Ces patients du stade 1 sont particulièrement intéressants à dépister car un arrêt complet du tabac permet de contrôler la maladie. De plus, il sera conseillé aux patients qui le peuvent de consulter le site Internet de la Société de pneumologie (splf.org) ainsi que le site du CNMR (lesouffle@lavie.com) sur lesquels existent des bases de données accessibles au grand public sur la BPCO.

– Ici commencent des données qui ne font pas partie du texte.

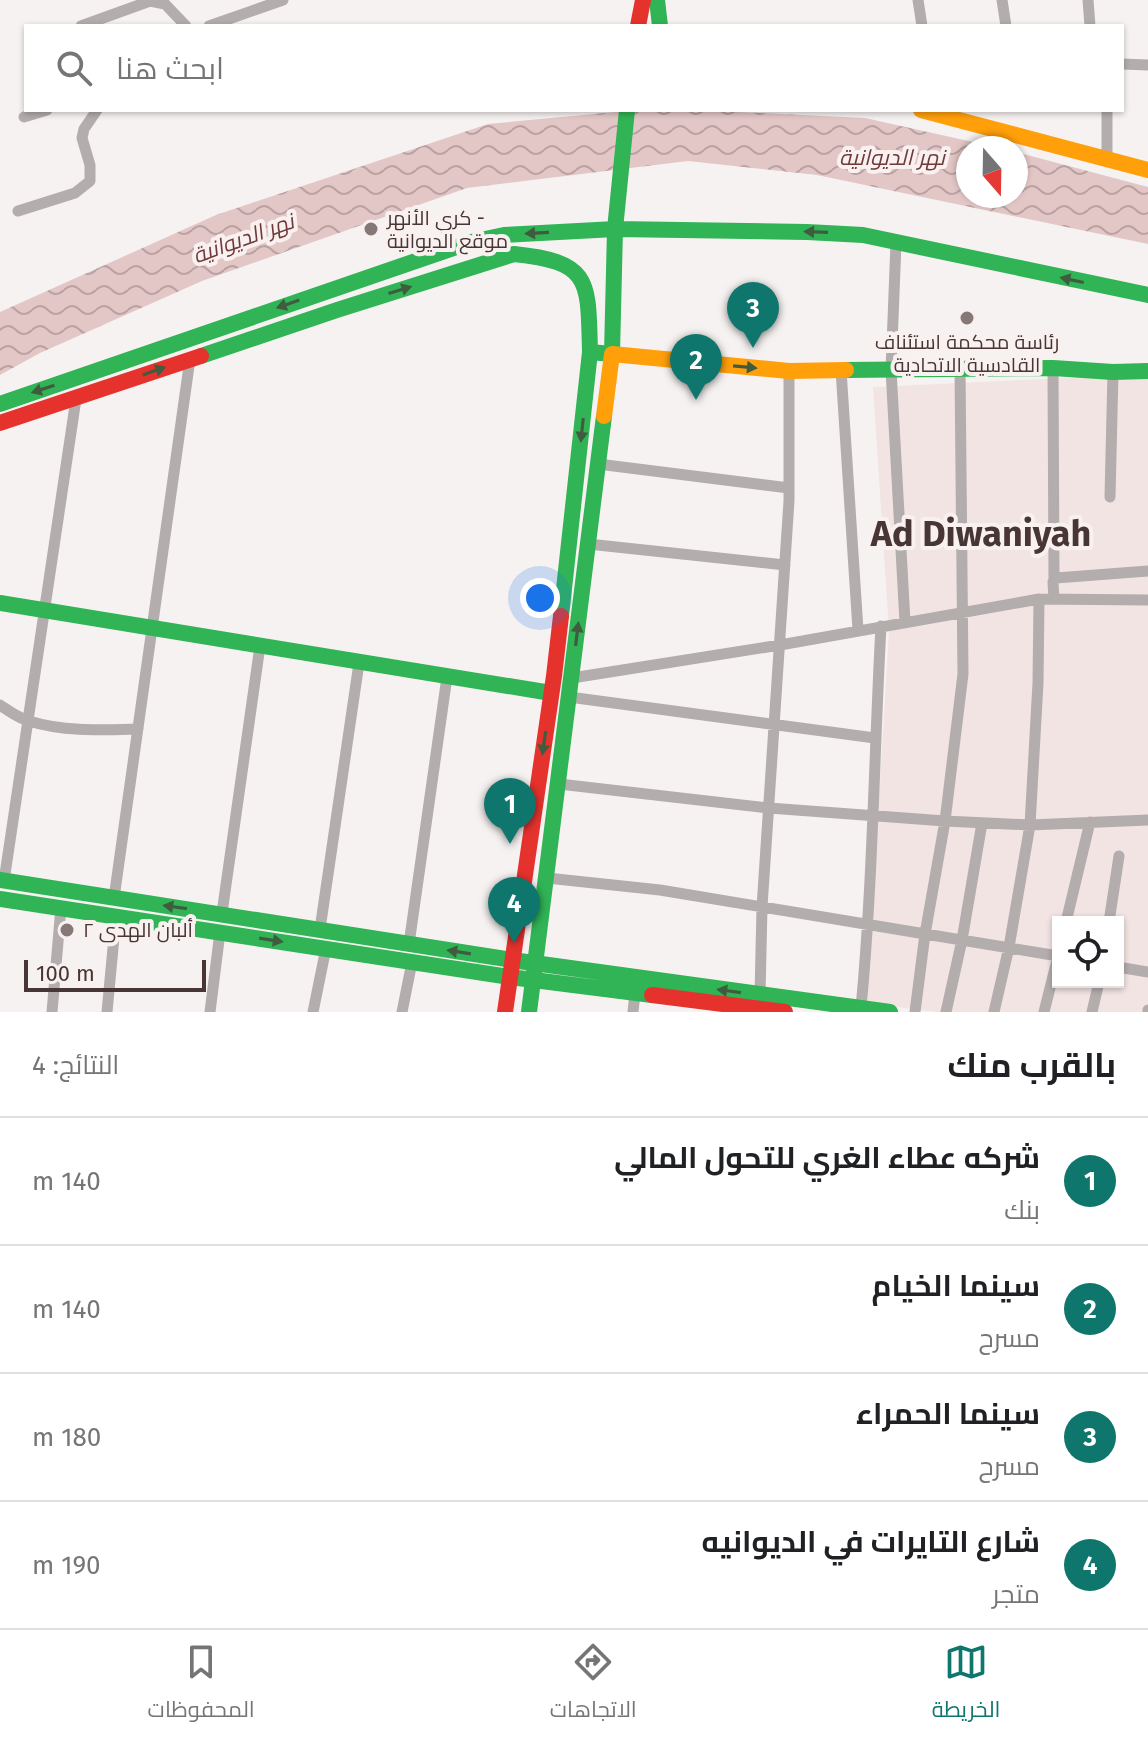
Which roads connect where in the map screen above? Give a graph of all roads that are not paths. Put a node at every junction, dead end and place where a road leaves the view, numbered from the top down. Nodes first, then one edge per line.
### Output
1 (150, 0) edge
2 (283, 0) edge
3 (641, 0) edge
4 (657, 0) edge
5 (918, 0) edge
6 (1002, 0) edge
7 (1088, 0) edge
8 (108, 21) edge
9 (184, 24) edge
10 (215, 24) edge
11 (638, 24) edge
12 (660, 24) edge
13 (922, 24) edge
14 (1006, 24) edge
15 (1090, 24) edge
16 (1124, 64) edge
17 (1148, 65) edge
18 (40, 112) edge
19 (96, 112) edge
20 (627, 112) edge
21 (929, 112) edge
22 (1107, 112) edge
23 (24, 117) dead end
24 (1107, 159) junction
25 (1148, 170) edge
26 (18, 211) dead end
27 (615, 229) junction
28 (896, 243) junction
29 (330, 289) junction
30 (1148, 295) edge
31 (337, 310) junction
32 (590, 352) junction
33 (612, 354) junction
34 (190, 359) junction
35 (1053, 368) junction
36 (960, 369) junction
37 (103, 370) junction
38 (841, 370) junction
39 (891, 370) junction
40 (789, 371) junction
41 (1148, 371) edge
42 (1113, 372) junction
43 (107, 387) junction
44 (76, 399) junction
45 (0, 404) edge
46 (0, 423) edge
47 (598, 464) junction
48 (789, 488) junction
49 (1110, 497) dead end
50 (588, 544) junction
51 (785, 565) junction
52 (1148, 571) edge
53 (1054, 580) junction
54 (1039, 599) junction
55 (1054, 599) junction
56 (1148, 600) edge
57 (0, 603) edge
58 (45, 611) junction
59 (963, 611) junction
60 (905, 622) junction
61 (881, 626) junction
62 (153, 629) junction
63 (858, 630) junction
64 (780, 645) junction
65 (260, 646) junction
66 (359, 663) junction
67 (447, 677) junction
68 (572, 678) junction
69 (551, 693) junction
70 (569, 697) junction
71 (0, 705) edge
72 (28, 721) junction
73 (774, 723) junction
74 (138, 729) junction
75 (875, 738) junction
76 (559, 784) junction
77 (769, 808) junction
78 (874, 815) junction
79 (1148, 820) edge
80 (945, 821) junction
81 (1090, 822) junction
82 (982, 823) junction
83 (1030, 825) junction
84 (1119, 856) dead end
85 (547, 878) junction
86 (2, 880) edge
87 (114, 898) junction
88 (0, 899) edge
89 (61, 907) junction
90 (762, 907) junction
91 (222, 913) junction
92 (116, 916) junction
93 (1067, 916) edge
94 (1110, 916) edge
95 (869, 926) junction
96 (320, 929) junction
97 (220, 932) junction
98 (925, 934) junction
99 (962, 940) junction
100 (409, 944) junction
101 (1009, 947) junction
102 (326, 948) junction
103 (1052, 955) edge
104 (412, 962) junction
105 (1124, 968) edge
106 (511, 969) junction
107 (535, 972) junction
108 (1148, 972) edge
109 (1052, 980) edge
110 (1098, 988) edge
111 (635, 993) junction
112 (758, 1005) edge
113 (861, 1008) junction
114 (52, 1012) edge
115 (107, 1012) edge
116 (210, 1012) edge
117 (313, 1012) edge
118 (402, 1012) edge
119 (505, 1012) edge
120 (529, 1012) edge
121 (633, 1012) edge
122 (785, 1012) edge
123 (890, 1012) edge
124 (915, 1012) edge
125 (946, 1012) edge
126 (994, 1012) edge
127 (1044, 1012) edge
128 (1092, 1012) edge

1 - 8 street
1 - 9 street
2 - 10 street
3 - 11 main road
4 - 12 main road
5 - 13 street
6 - 14 street
7 - 15 street
16 - 17 street
18 - 23 street
19 - 26 street
20 - 27 main road
21 - 24 main road
22 - 24 street
24 - 25 main road
28 -> 27 main road
27 -> 29 main road
27 - 33 main road
30 -> 28 main road
28 - 39 street
29 - 31 main road
29 -> 37 main road
31 -> 32 main road
31 - 34 main road
32 - 33 main road
32 -> 69 main road
33 -> 40 main road
33 - 47 main road
43 -> 34 main road
34 - 62 street
35 - 36 main road
35 - 42 main road
35 - 53 street
36 - 39 main road
36 - 59 street
37 - 43 main road
37 -> 45 main road
38 - 39 main road
38 - 40 main road
38 - 63 street
39 - 60 street
40 - 48 street
41 - 42 main road
42 - 49 street
43 - 44 main road
44 - 46 main road
44 - 58 street
47 - 48 street
47 - 50 main road
48 - 51 street
50 - 51 street
68 -> 50 main road
51 - 64 street
52 - 53 street
53 - 55 street
54 - 55 street
54 - 59 street
54 - 83 street
55 - 56 street
57 - 58 main road
58 - 62 main road
58 - 72 street
59 - 60 street
59 - 80 street
60 - 61 street
61 - 63 street
61 - 75 street
62 - 65 main road
62 - 74 street
63 - 64 street
64 - 68 street
64 - 73 street
65 - 66 main road
65 - 91 street
66 - 67 main road
66 - 96 street
67 - 69 main road
67 - 100 street
68 - 70 main road
69 -> 106 main road
70 - 73 street
70 - 76 main road
71 - 72 street
72 - 74 street
72 - 86 street
73 - 75 street
73 - 77 street
74 - 87 street
75 - 78 street
76 - 77 street
76 - 85 main road
77 - 78 street
77 - 90 street
78 - 80 street
78 - 95 street
79 - 81 street
80 - 82 street
80 - 98 street
81 - 83 street
81 - 93 street
82 - 83 street
82 - 99 street
83 - 101 street
84 - 94 street
85 - 90 street
85 - 107 main road
86 - 87 main road
91 -> 87 main road
88 - 89 main road
89 - 92 main road
89 - 114 street
90 - 95 street
90 - 112 street
91 - 96 main road
92 - 97 main road
92 - 115 street
95 - 98 street
95 - 113 street
96 - 100 main road
97 -> 102 main road
97 - 116 street
98 - 99 street
98 - 124 street
99 - 101 street
99 - 125 street
106 -> 100 main road
101 - 103 street
101 - 126 street
102 - 104 main road
102 - 117 street
104 - 106 main road
104 - 118 street
105 - 108 street
106 - 107 main road
106 - 119 main road
107 - 111 main road
112 -> 107 main road
107 - 120 main road
109 - 127 street
110 - 128 street
111 - 112 main road
111 - 121 street
112 - 113 main road
112 - 122 main road
113 - 123 main road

Faisant suite à cette journée, aura lieu, du 31 janvier au 3 février, le congrès de la SPLF qui se tiendra à Nice. Le thème central de ce congrès sera la BPCO et les nouvelles recommandations dans ce domaine y seront présentées.
* Chef du service de pneumologie, CHU de Rouen, hôpital de Bois-Guillaume.
En chiffres
- En France, la bronchite chronique touche 3 millions de personnes et 1 million sont atteintes de BPCO, dont 60 000 au stade de l'insuffisance respiratoire chronique nécessitant oxygénothérapie ou ventilation assistée. On recense 15 000 morts par an, la BPCO étant la troisième cause de mortalité par maladie (après les maladies cardio-vasculaires et les tumeurs). Sa fréquence a augmenté de 40 % en quinze ans.
- Dans le monde, l'OMS estime à 2,74 millions le nombre de victimes de la BPCO en 2000. C'est aujourd'hui la quatrième cause de mortalité mondiale, alors qu'elle n'était qu'en douzième position en 1990.
Un guide pour les patients
« Vous êtes facilement essoufflé ? Vous toussez tous les jours ou presque, par exemple, le matin ? Vous avez souvent des bronchites ou elles "traînent" ? Et si c'était une BPCO ? » : le Comité national contre les maladies respiratoires (CNMR) a choisi la première journée mondiale de la BPCO pour lancer un guide destiné aux patients.
Cette brochure présente la BPCO aux malades, les incite à faire mesurer leur souffle s'ils sont fumeurs et qu'ils ont des problèmes de respiration. Elle leur prodigue aussi des conseils, ainsi qu'à leur famille, pour ralentir la progression de la maladie.
Outre la brochure, le CNMR organise diverses actions d'information et de prévention à destination du grand public, mais aussi des médecins. Une campagne de sensibilisation sera bientôt lancée à destination des généralistes.